I - Se a Lei n.º 96/2015 exige que a plataforma electrónica disponibilize o formulário principal e que o carregamento da proposta seja obrigatoriamente acompanhado pelo seu preenchimento (art. 66°), só assim se podendo considerar a proposta como completamente submetida (art. 70°). Estamos, pois, perante uma verdadeira condição, i.e., uma formalidade essencial, o preenchimento integral do formulário principal, de modo a que a proposta se considere completa e devidamente submetida. II - Além de que, atento o disposto no artigo 68º, nº 14, da Lei 96/2015, o formulário principal não admite remissões, diga-se, para os documentos da proposta. Logo, a inversa também não é admissível. III - Não cabia, pois, ao júri do procedimento completar ou preencher os dados que competem ao proponente indicar, sob pena de violação dos princípios da transparência e da imutabilidade das propostas, entre outros, que norteiam a contratação pública.

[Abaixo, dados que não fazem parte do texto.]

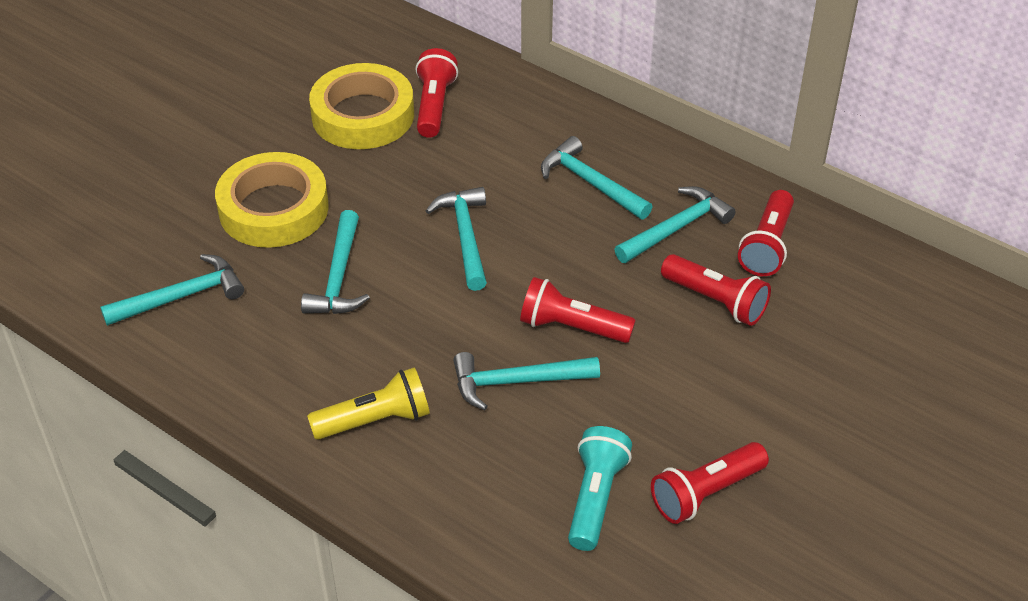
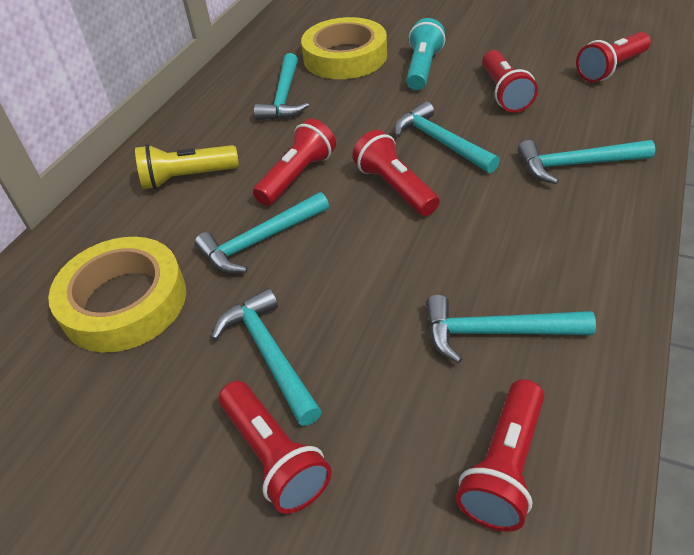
red flashlight: [415,48,458,138] [520,277,636,343] [651,442,769,524] [661,254,771,326] [738,190,794,276] = 5 -> [219,381,332,514] [253,119,336,206] [352,130,440,216] [456,379,544,532] [482,50,538,113] [576,32,651,82] = 6

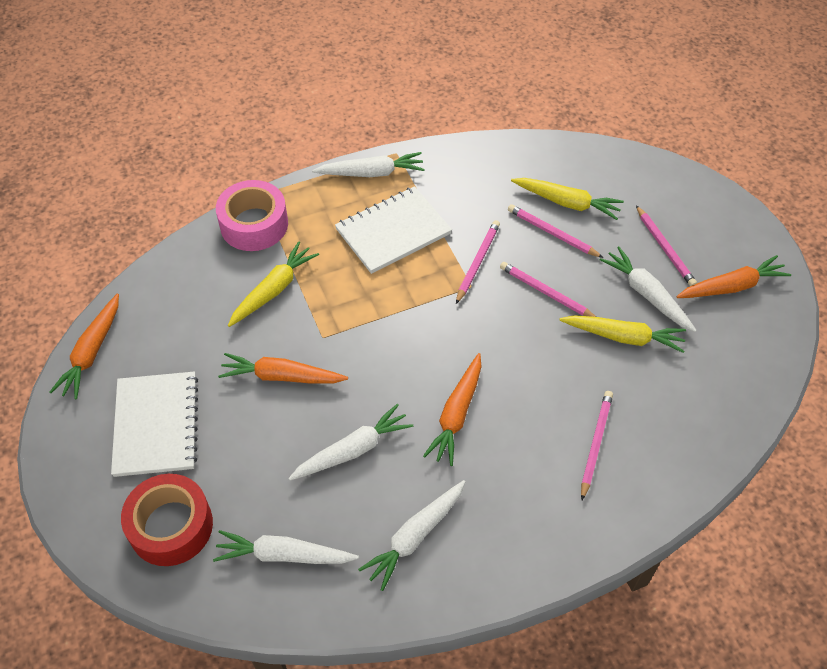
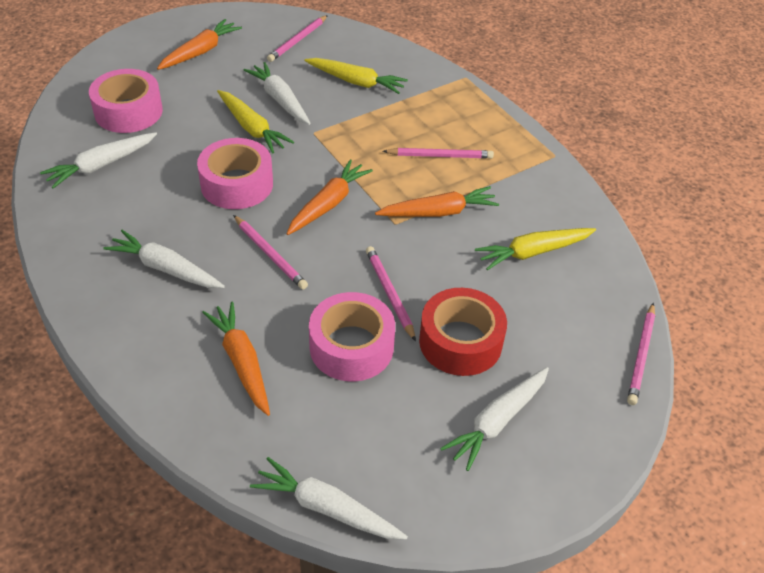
pink tape: [216,180,288,251] = 1 -> [89,69,163,133] [197,138,273,209] [309,292,395,382] = 3
white notebook: [111,372,198,477] [335,186,452,274] = 2 -> none = 0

IV - Porquanto, não se trata, de qualquer campo mal preenchido ou de discrepância entre o que consta do formulário principal e o teor da proposta, mas antes do “preenchimento”, pelo júri, em substituição do formulário “vazio” da contra-interessada. Tal suprimento não se insere na possibilidade estabelecida pelo legislador no art. 72º, nº 4 do CCP, reservada às situações em que o eventual erro resulta do teor e contexto da própria proposta. V - Tendo sido incumpridas as formalidades exigidas na Lei 96/2015 para a submissão e perfeição da proposta da Contra-interessada, esta teria de ser excluída nos termos do art. 146º, nº 2, al. l) do CCP.